This opinion piece was first published in the Jakarta Post on August 15, 2018.
As Indonesia celebrates its 73rd year of independence, most people are aware of the country’s impressive economic development over the past few years. But perhaps fewer are aware that, every hour, across this massive archipelago, two mothers and eight newborns die.
The country still faces unacceptably high levels of maternal and newborn mortality. This is a multi-faceted and complex issue, which requires collaboration between all elements of society to ensure effective measures are taken to improve maternal and newborn wellbeing.
The Intercensal Survey of 2015 estimated that the maternal mortality is 305 per 100,000 live births. The Indonesia Demographic and Health Survey 2017 data suggests newborn deaths are 15 per 1,000 live births.
Despite less maternal and newborn mortality between 1990 and 2015, Indonesia fell short of the Millennium Development Goals that require countries to reduce mortality rates by three quarters. In Asia, Indonesia ranks behind Bangladesh, Cambodia, and Myanmar on this front. Reducing maternal and newborn deaths is part of the Sustainable Development Goals (SDGs), a United Nations-led agenda guiding countries worldwide to work together to tackle global challenges over the next 15 years. Under Goal 3, countries agree to ensure healthy lives and promote well-being for all.
To achieve this goal, Indonesia plans to increase access to high-quality health services and implement universal health coverage. The country aims to reduce the maternal mortality ratio to less than 70 per 100,000 live births, and to reduce neonatal mortality rates to as low as 12 per 1,000 by 2030.

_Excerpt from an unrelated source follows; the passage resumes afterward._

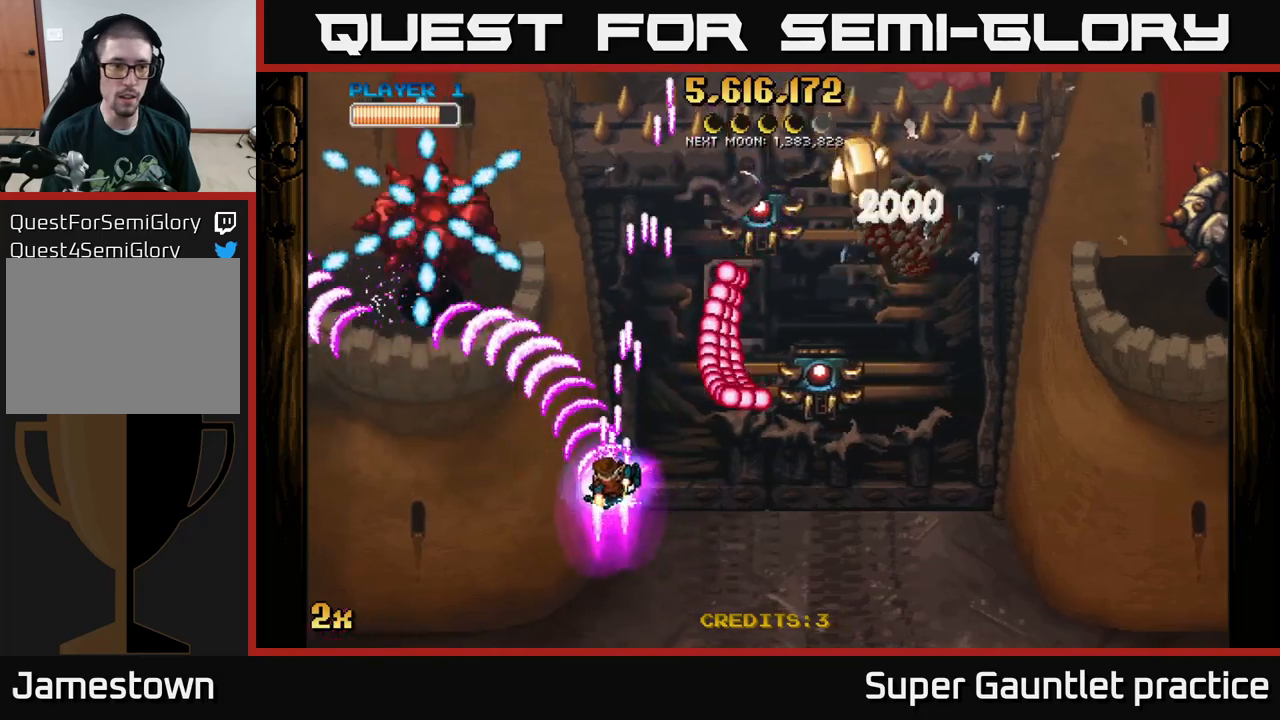
{"buttons": ["A"], "left_stick": "up", "events": [[134, "left_stick", "down-left"], [350, "left_stick", "up-left"], [484, "left_stick", "up"]]}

In Indonesia, pre-eclampsia or eclampsia, which is a pregnancy-induced hypertension; post-partum hemorrhage; and other infection-related obstetric emergencies; are the leading causes of maternal mortality. Complications from preterm birth, asphyxia—the condition when the body is deprived of oxygen—and low birth weight are the major causes of newborn deaths. These deaths are preventable.
A critical way to prevent these deaths is to improve the quality of maternal and newborn care. Improving quality of care is a multidimensional effort, and requires partnerships between health care providers, managers, communities, and policy makers. According to a recent World Bank report on private sector supply-side readiness, as well as reports from the U.S. Agency for International Development’s Expanding Maternal and Neonatal Survival project, primary maternal health services across public and private facilities face major quality challenges in service readiness, in terms of medicine, basic obstetric care, and referrals.
Public and private health providers can work together to provide pregnant women and newborns with high-quality care. This means access to skilled care with evidence-based practices delivered in a humane, respectful, and supportive environment.
Ensuring high-quality care means paying attention to health facilities’ physical infrastructure, human resources, skills, and capacity to manage both normal pregnancies and complications. Part of high-quality care is a better referral system so that when an emergency arises, families, midwives, and facilities can ensure pregnant women have access to advanced emergency services, including emergency transport as well as high-quality health facilities ready to manage difficult pregnancies.
Quality care is also an opportunity for communities. Communities play a critical role to create demand for, and access to, high-quality maternal and newborn services. Families and midwives can empower and increase the knowledge of pregnant women and their families so that they understand the importance of good care, as well as their rights under key programs such as the national health insurance progam.
For example, pregnant women should be aware of the Ministry of Health’s recommendation for an expectant mother to receive four antenatal care visits during pregnancy, high-quality services during labor, delivery with a skilled professional, and three post-partum visits for mothers and their newborns after delivery.
They say it takes a village to raise a healthy child. But it will take a nation to ensure every pregnant woman and newborn can access high-quality care. The time is now to come together and use evidence to improve quality of care and reduce preventable maternal and newborn deaths—contributing to a healthier Indonesia.